I love how art creates a dialogue with ourselves - how would we change, extend, enhance, obliterate the artist's vision. That's why I seldom know what my art means, but I want to know what other's means.
Martha, a beautiful piece. I visit DC several x a year and I will make a point to get to that gallery. Art always matter. I cannot imagine how grim life could be without all forms of art, a window into the soul. A wonderful piece. RRRRRRRRRR
Blue: Yes, I think art is meant to affect the viewer and to expand in meaning through the personal connections one makes with it. That came back to be with such force this weekend. We all need to be challenged to expand our view points, every day.

Susan: I love that dialogue also. I'm always happy when readers find new things in a piece I've written or new meanings. And from the perspective of being a creative person, active engagement with my work is what matters to me, even if I may not agree with a reader's conclusions.

Bernie: Thanks so much, and do go to this exhibit at the Sackler, if you can. I think the Tan pieces will be there until January.

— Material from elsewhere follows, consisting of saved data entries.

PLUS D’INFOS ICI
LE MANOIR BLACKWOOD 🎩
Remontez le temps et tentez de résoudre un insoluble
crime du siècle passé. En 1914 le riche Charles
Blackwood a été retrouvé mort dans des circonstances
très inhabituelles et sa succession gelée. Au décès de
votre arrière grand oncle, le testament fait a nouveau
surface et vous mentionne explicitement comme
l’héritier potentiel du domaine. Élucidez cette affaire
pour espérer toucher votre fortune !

Martha - I am an art addict myself, and will see this if I can. But your last paragraphs - you put real passion in those life-affirming words, spoken in such dark times.
This was a beautiful piece and a very strong argument for why art matters. It does, indeed. ~R
When I was grieving for Yves, art saved me. Poetry especially. But looking at art, reading, taking in the art of nature, essays, poems: it all helped. Art serves a purpose. I'm sorry that it keeps having to prove itself to those who can't see its intrinsic worth.
Yes, it matters so much more than even we artists sometime realize. It helps all of us to shape our respective worlds. It kindly gives us tenable designs that smooth out the bumps in our lives. It gives us vision, sounds and words that restore our belief in the absolute power of the human imagination. It matters...it does...
As a starving artist who wonders if it's all worth it sometimes.... thank you. R.
Her images also remind of a modern day Vermeer, taking ordinary scenes and making them extraordinary.
Vermeer, yes. I think Tan's reference to him are very deliberate, especially in the muted palette of her images with occasional bright streaks of color or illumination.
The artist expresses his own inner being through a creation
and this 'art really is a living breathing expression of that artist's most prescious thing - his/ her self. The art has the ability to reach into our inner beings ..It can slices right open, plow through the human waste,rip us open , and turn our hearts upside down!
It shakes down the walls that have been born out of fear (fear of loving and feeling fully , I suppose), creates new us
the same but more . The artist touches us , changes us and frees us..it is a connection of souls...and to me it is divine. Your sharing of your deepest self in words is an art that has touched me.